Like Lenny and George, I was an outsider. I was lonely, and depressed, and my self-esteem was non-existent. Like Curley, I was angry at everyone and everything because I was an outsider. Like Curley's wife, I was craving attention, and craving someone to notice something wasn't right and to pull me back into the inside.
It all changed when I read that book. When I reached the final pages, I realised that being an outsider was just fine if I wasn't alone. And I wasn't alone. I was surrounded by wonderful friends and an amazing family who would have gladly sat on the outside with me. It was one of the most important lessons I've ever learnt, and it changed everything. I was no longer lonely and my self-esteem crept back up. I was no longer angry and I no longer craved that attention I had before. I was so much happier in myself. I wouldn't have learnt that lesson if I had not read that book.
I was inspired by that book, Mr Gove, and I still am. Shakespeare, Dickens, Bronte and Austen; yes I enjoyed their work and I admired the concepts in them, but they were never on my list of inspirational books. At a time when my self-esteem had hit rock bottom, I wondered about who I was, and if I would ever be 'normal', Of Mice and Men was the book that I read, and was the book that lifted me from the hole I found myself in.
It is more than just a book. It is a thing of absolute beauty; a story that teaches us about raw human emotions, acceptance, friendship and kindness. It shows us the thin veil between life and death, the conflict we face in times of trouble and the tough choices between what is right, and what is easy. It challenges our stereotypes of mental health, loneliness, teaches us the concepts of mercy and hard work. These issues are presented in that story in such a way to facilitate very in-depth discussions about some important issues. It certainly made me face up to my own issues at the time.
If these are not the lessons you want to continue teaching students, Mr Gove, then something is very wrong, because these lessons could help that sixteen year old student, as I was, who is struggling to cope and understand themselves and the world they live in.
In an ideal world, we wouldn't be forced to study texts in a classroom. In an ideal world, no one would have asked me to analyse why the curtains were blue in the opening scenes of Jane Eyre, or why she was reading a book about birds. In an ideal world, everybody would love reading, and no one would need to be told to read books. But, we do not live in an ideal world. We live in a world with an education system that tests students of different capabilities in the same way - a system that demands perfection in all areas and unity, when really, we should be celebrating the specific abilities of each student, and the diversity of the British student population.

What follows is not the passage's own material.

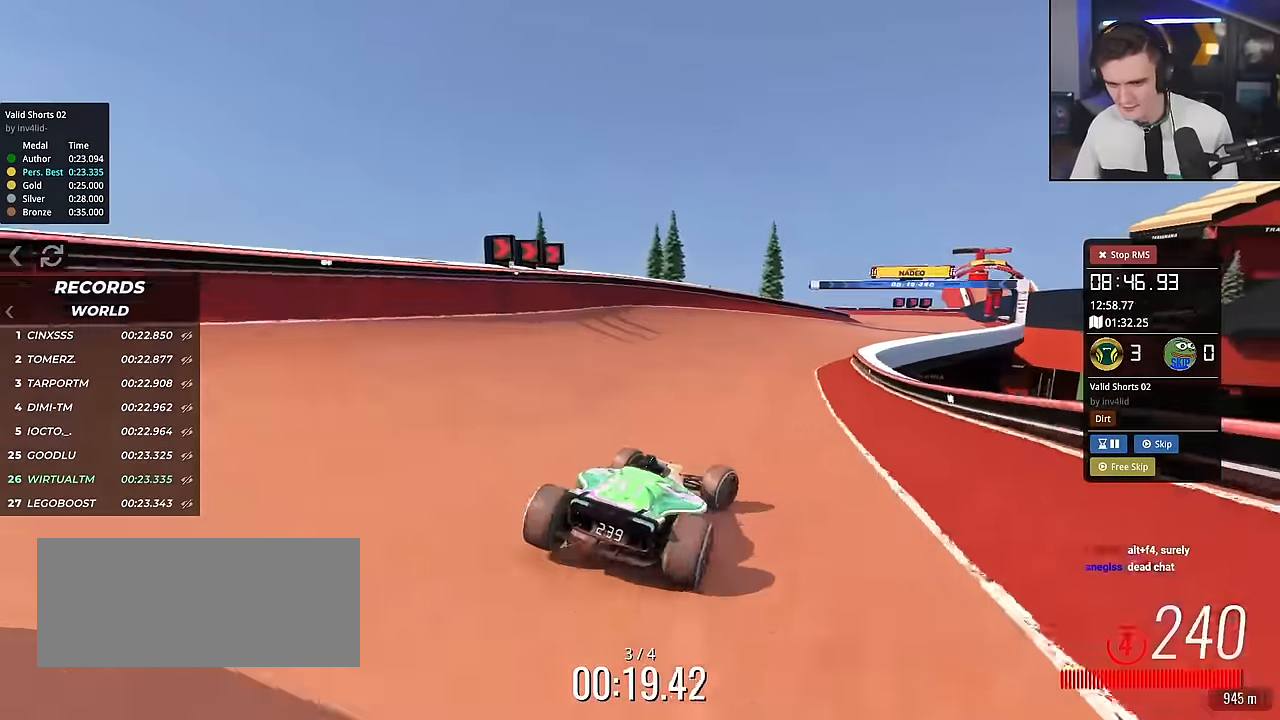
{"keys": ["right", "up"], "events": [[184, "right", "up"], [417, "right", "down"]]}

Mr Gove, you want to broaden the literary horizons of students but it seems rather limiting to me to only allow literature from one sliver of the anglosphere. There is much that can be learnt from books, no matter who they are penned by. Give students copies of The Book Thief, On The Road, Little Women, The Great Gatsby, The Phantom Tollbooth and The Colour Purple. Give them To Kill and Mockingbird and Of Mice and Men. No, they aren't British Classics, but they are still classics that teach invaluable life lessons.
The biggest losers here are the students, Mr Gove. Please remember that.